Abbasi Davani also said he had repeated Monday a request to IAEA chief Yukiya Amano for the agency to provide less detail in its regular quarterly reports on Iran, saying they could fall into the hands of “terrorists.”

“The authorities of the agency and the director general personally are too honest and sincere in providing their reports,” he said, adding that the data could be useful for “those who want to conduct an act of sabotage.”

He also said he had asked for the reports, which contain detailed information on Iran’s nuclear facilities and are available on the IAEA’s website, not to be published on the Internet.

Abbasi Davani also said however that sabotage attempts against Iran’s nuclear activities have failed and would continue to fail.

“The plotters of attacks against Iranian nuclear facilities have realised, through the IAEA’s published reports, that they have not gained any success in this regard,” he said in his speech.

Iran says its nuclear programme is peaceful and that uranium enrichment is for power generation and medical purposes.

Many in the international community suspect otherwise and the UN Security Council has passed six resolutions calling for a suspension of enrichment.
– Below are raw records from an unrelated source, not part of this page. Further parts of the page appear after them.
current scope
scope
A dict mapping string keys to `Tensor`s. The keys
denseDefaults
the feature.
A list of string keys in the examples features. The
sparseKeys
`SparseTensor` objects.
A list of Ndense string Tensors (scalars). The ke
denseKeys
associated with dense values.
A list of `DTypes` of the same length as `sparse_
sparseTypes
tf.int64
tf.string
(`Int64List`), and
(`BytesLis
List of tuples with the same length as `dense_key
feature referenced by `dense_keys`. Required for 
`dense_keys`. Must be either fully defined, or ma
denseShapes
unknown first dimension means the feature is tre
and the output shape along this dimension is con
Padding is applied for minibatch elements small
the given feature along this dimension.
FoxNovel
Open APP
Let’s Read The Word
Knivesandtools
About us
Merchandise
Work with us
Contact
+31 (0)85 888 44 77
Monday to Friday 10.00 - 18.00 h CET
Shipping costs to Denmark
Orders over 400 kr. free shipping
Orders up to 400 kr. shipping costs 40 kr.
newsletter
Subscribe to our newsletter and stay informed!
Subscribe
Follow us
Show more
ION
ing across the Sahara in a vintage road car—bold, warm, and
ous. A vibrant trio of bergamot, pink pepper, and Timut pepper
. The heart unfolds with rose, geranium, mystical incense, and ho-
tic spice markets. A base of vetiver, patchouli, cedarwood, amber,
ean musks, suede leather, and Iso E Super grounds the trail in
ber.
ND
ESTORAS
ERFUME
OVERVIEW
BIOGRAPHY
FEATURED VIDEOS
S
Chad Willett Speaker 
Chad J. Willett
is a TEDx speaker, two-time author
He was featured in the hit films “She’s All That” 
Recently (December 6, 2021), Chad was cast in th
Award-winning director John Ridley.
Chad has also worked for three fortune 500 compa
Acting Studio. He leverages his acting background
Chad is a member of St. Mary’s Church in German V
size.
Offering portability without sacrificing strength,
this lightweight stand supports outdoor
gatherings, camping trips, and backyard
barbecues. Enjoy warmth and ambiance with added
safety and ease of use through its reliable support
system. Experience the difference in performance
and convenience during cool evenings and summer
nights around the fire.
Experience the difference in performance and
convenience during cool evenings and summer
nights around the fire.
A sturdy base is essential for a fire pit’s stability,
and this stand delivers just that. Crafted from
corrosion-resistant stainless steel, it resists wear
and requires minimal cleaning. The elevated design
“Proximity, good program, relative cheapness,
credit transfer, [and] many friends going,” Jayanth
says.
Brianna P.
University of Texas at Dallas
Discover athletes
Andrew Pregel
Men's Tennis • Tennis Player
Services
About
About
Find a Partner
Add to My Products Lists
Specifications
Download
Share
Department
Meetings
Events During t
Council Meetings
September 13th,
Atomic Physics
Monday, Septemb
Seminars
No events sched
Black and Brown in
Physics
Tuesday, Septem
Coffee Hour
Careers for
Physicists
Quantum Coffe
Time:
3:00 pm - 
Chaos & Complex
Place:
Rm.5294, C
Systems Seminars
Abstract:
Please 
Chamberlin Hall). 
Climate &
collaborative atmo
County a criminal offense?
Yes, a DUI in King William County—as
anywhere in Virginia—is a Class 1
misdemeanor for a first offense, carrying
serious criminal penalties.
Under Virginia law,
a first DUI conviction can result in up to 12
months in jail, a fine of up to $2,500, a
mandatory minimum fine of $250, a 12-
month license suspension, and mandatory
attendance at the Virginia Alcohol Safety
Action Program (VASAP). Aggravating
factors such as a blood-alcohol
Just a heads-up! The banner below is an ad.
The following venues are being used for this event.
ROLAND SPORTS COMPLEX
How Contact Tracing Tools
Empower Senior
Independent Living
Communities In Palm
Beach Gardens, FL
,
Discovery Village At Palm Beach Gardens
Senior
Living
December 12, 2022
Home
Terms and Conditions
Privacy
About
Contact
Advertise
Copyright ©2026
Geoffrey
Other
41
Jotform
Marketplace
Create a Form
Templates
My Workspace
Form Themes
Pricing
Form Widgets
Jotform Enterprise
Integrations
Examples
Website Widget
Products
Israel and the US have also refused to rule out military action.

Abbasi Davani also blamed the IAEA for the failure of a string of meetings this year aimed at clarifying the agency’s suspicions that prior to 2003, and possibly since, Iran had a structured programme of activities it said were “relevant to the development of a nuclear explosive device.”

Higher-level diplomatic meetings between Iran and the P5+1 — Britain, China, France, Russia, the United States and Germany — took place in Istanbul, Baghdad and Moscow earlier this year but were downgraded to working-group level.

EU foreign policy chief Catherine Ashton, the P5+1 chief negotiator, will however meet Iranian counterpart Saeed Jalili in Istanbul on Tuesday for their first face-to-face talks since June, her office said on Monday.